# Exercise
Please reproduce the data exactly, excluding any pictures it contains.

# Records shown
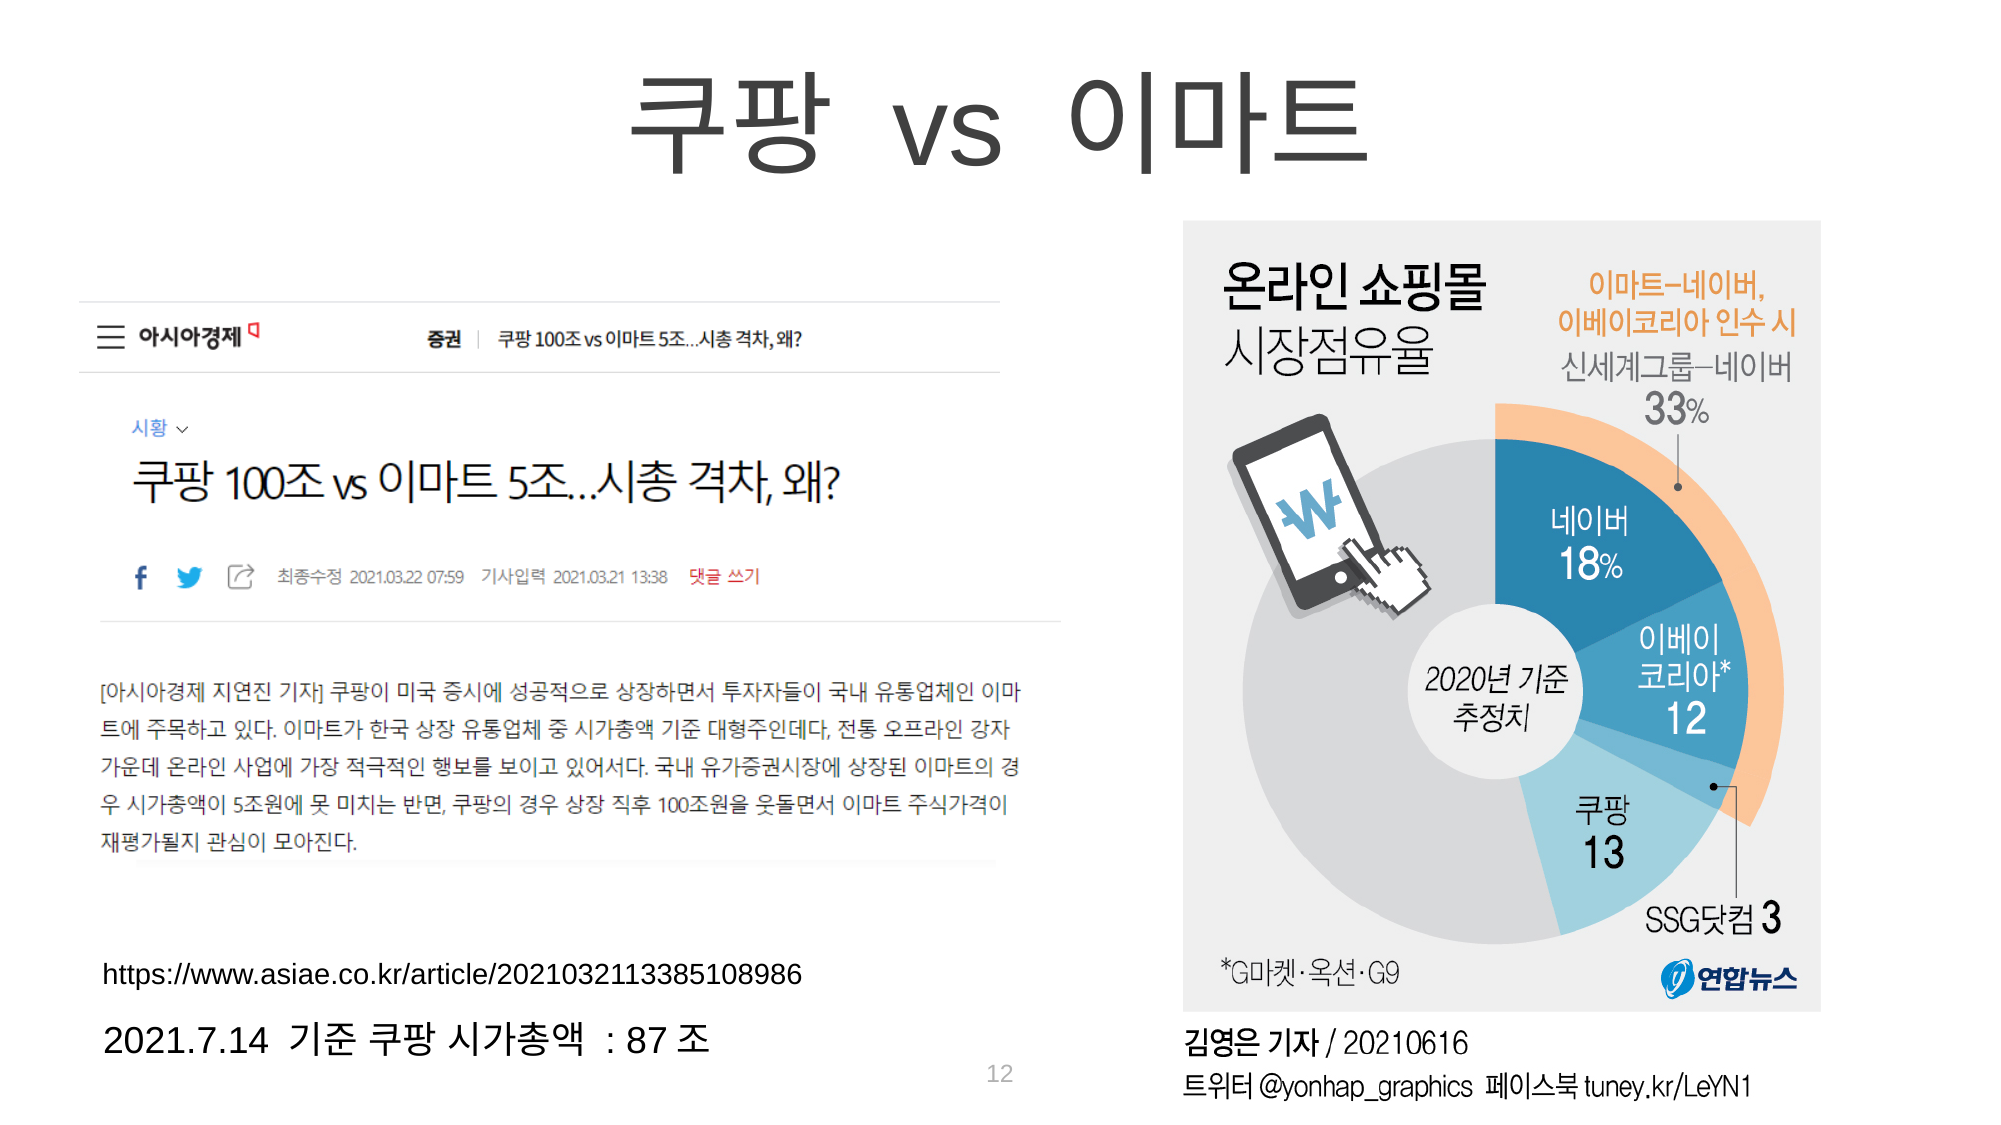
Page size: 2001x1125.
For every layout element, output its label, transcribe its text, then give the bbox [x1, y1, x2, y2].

slide_number 12 [774, 1042, 1183, 1103]
list 쿠팡 vs 이마트 [0, 55, 2000, 186]
picture [79, 283, 1001, 388]
text_box 2021.7.14 기준 쿠팡 시가총액 : 87조 [88, 1008, 727, 1069]
picture [1183, 220, 1821, 1103]
picture [79, 393, 1061, 870]
text_box https://www.asiae.co.kr/article/2021032113385108986 [87, 948, 1092, 999]
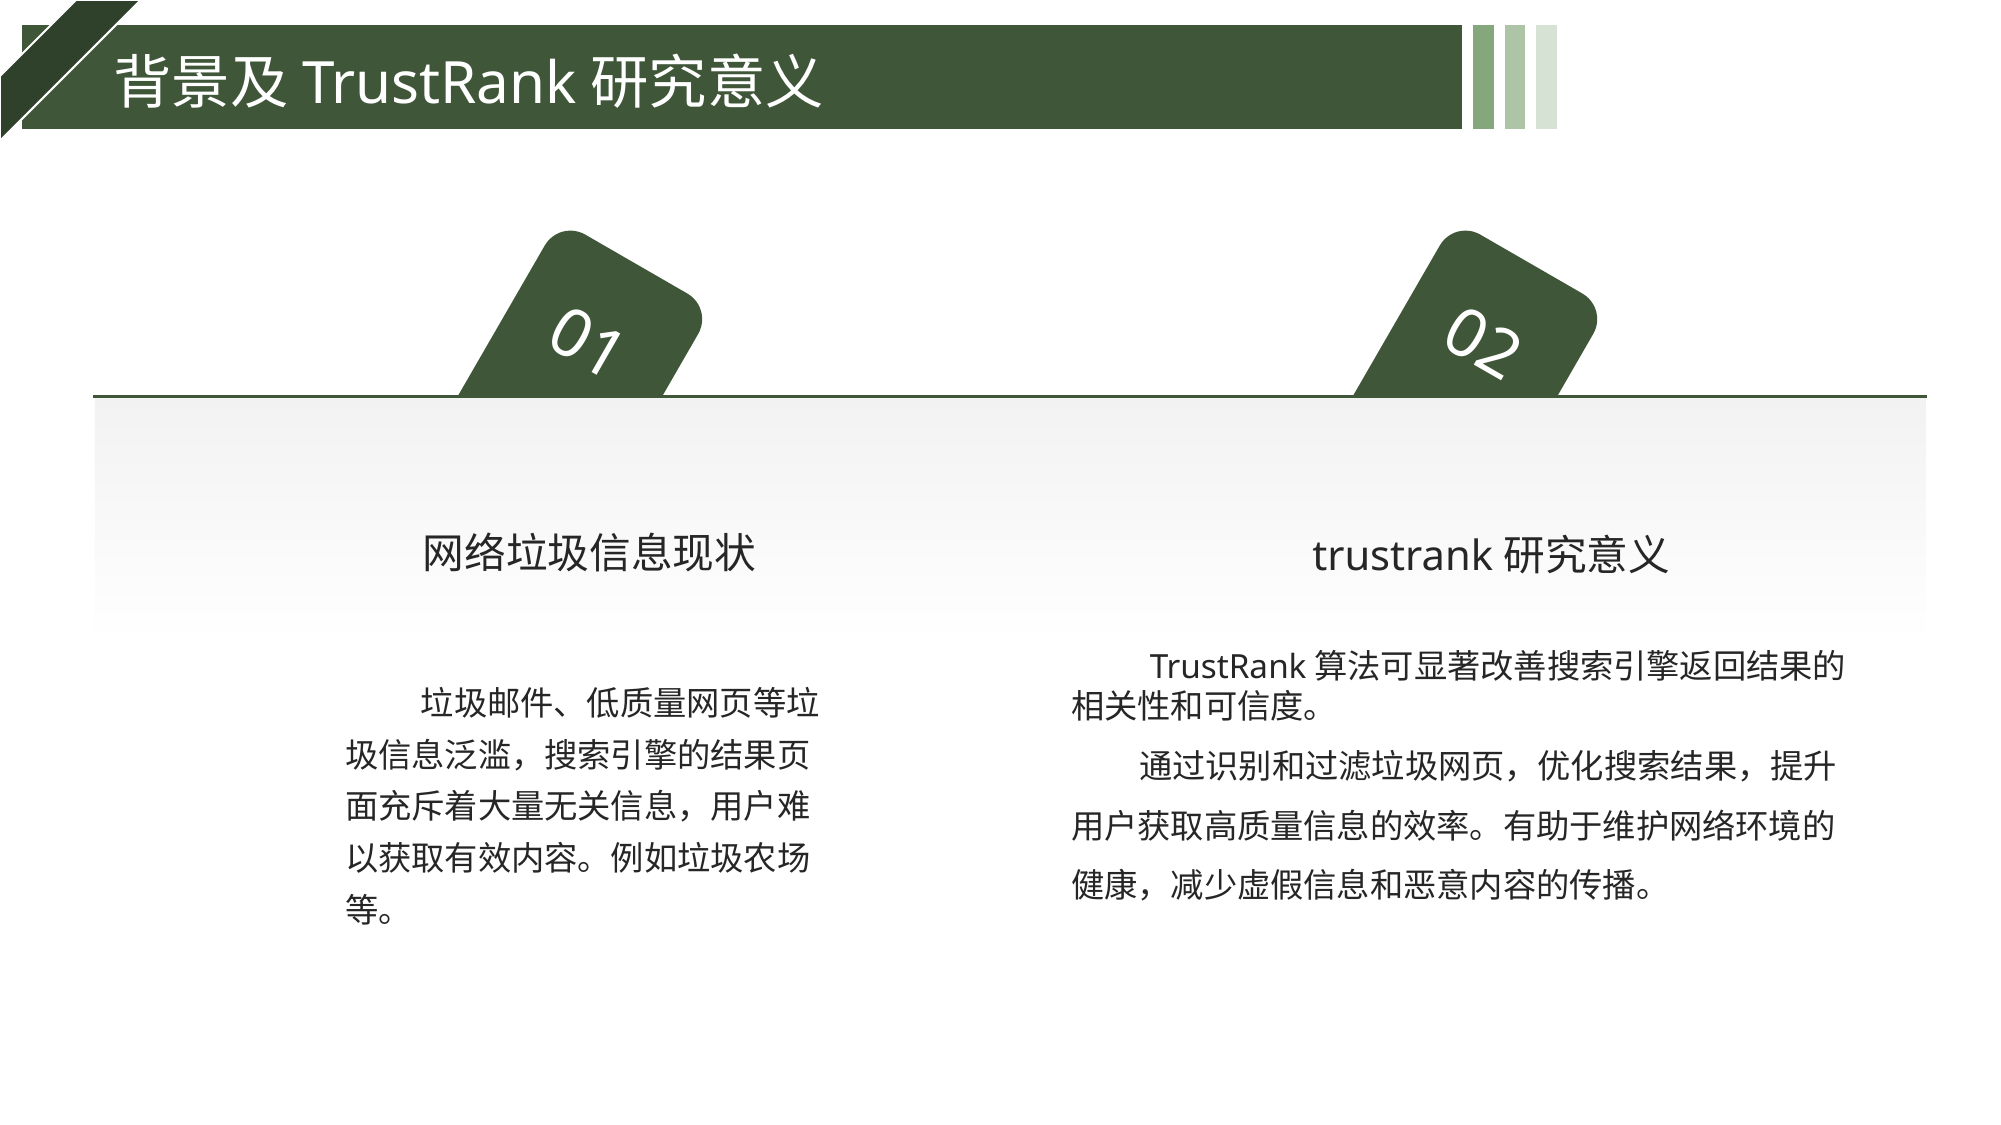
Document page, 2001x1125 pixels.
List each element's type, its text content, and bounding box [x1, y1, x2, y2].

text_box 垃圾邮件、低质量网页等垃圾信息泛滥，搜索引擎的结果页面充斥着大量无关信息，用户难以获取有效内容。例如垃圾农场等。 [330, 662, 849, 895]
text_box [21, 23, 1464, 130]
text_box [0, 0, 141, 141]
text_box [0, 0, 2000, 1125]
text_box TrustRank算法可显著改善搜索引擎返回结果的相关性和可信度。 通过识别和过滤垃圾网页，优化搜索结果，提升用户获取高质量信息的效率。有助于维护网络环境的健康，减少虚假信息和恶意内容的传播。 [1071, 645, 1862, 931]
text_box [1353, 230, 1598, 395]
text_box 网络垃圾信息现状 [279, 513, 900, 585]
text_box [1503, 23, 1527, 130]
text_box [1535, 23, 1558, 130]
text_box trustrank研究意义 [1107, 513, 1876, 585]
text_box [1472, 23, 1495, 130]
text_box 01 [527, 269, 666, 391]
text_box [94, 398, 1926, 810]
text_box 背景及TrustRank研究意义 [113, 41, 1411, 113]
text_box [458, 230, 703, 395]
text_box 02 [1422, 269, 1561, 391]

# Task output
Page size: 2001x1125.
For every layout element, output its label, transcribe its text, then give the bbox [x1, y1, x2, y2].

slide_number 12 [774, 1042, 1183, 1103]
list 쿠팡 vs 이마트 [0, 55, 2000, 186]
picture [79, 283, 1001, 388]
text_box 2021.7.14 기준 쿠팡 시가총액 : 87조 [88, 1008, 727, 1069]
picture [1183, 220, 1821, 1103]
picture [79, 393, 1061, 870]
text_box https://www.asiae.co.kr/article/2021032113385108986 [87, 948, 1092, 999]
Document page, 2001x1125 pixels.
List each element's type, its text content, and bounding box [x1, y1, x2, y2].

text_box 垃圾邮件、低质量网页等垃圾信息泛滥，搜索引擎的结果页面充斥着大量无关信息，用户难以获取有效内容。例如垃圾农场等。 [330, 662, 849, 895]
text_box [21, 23, 1464, 130]
text_box [0, 0, 141, 141]
text_box [0, 0, 2000, 1125]
text_box TrustRank算法可显著改善搜索引擎返回结果的相关性和可信度。 通过识别和过滤垃圾网页，优化搜索结果，提升用户获取高质量信息的效率。有助于维护网络环境的健康，减少虚假信息和恶意内容的传播。 [1071, 645, 1862, 931]
text_box [1353, 230, 1598, 395]
text_box 网络垃圾信息现状 [279, 513, 900, 585]
text_box [1503, 23, 1527, 130]
text_box [1535, 23, 1558, 130]
text_box trustrank研究意义 [1107, 513, 1876, 585]
text_box [1472, 23, 1495, 130]
text_box 01 [527, 269, 666, 391]
text_box [94, 398, 1926, 810]
text_box 背景及TrustRank研究意义 [113, 41, 1411, 113]
text_box [458, 230, 703, 395]
text_box 02 [1422, 269, 1561, 391]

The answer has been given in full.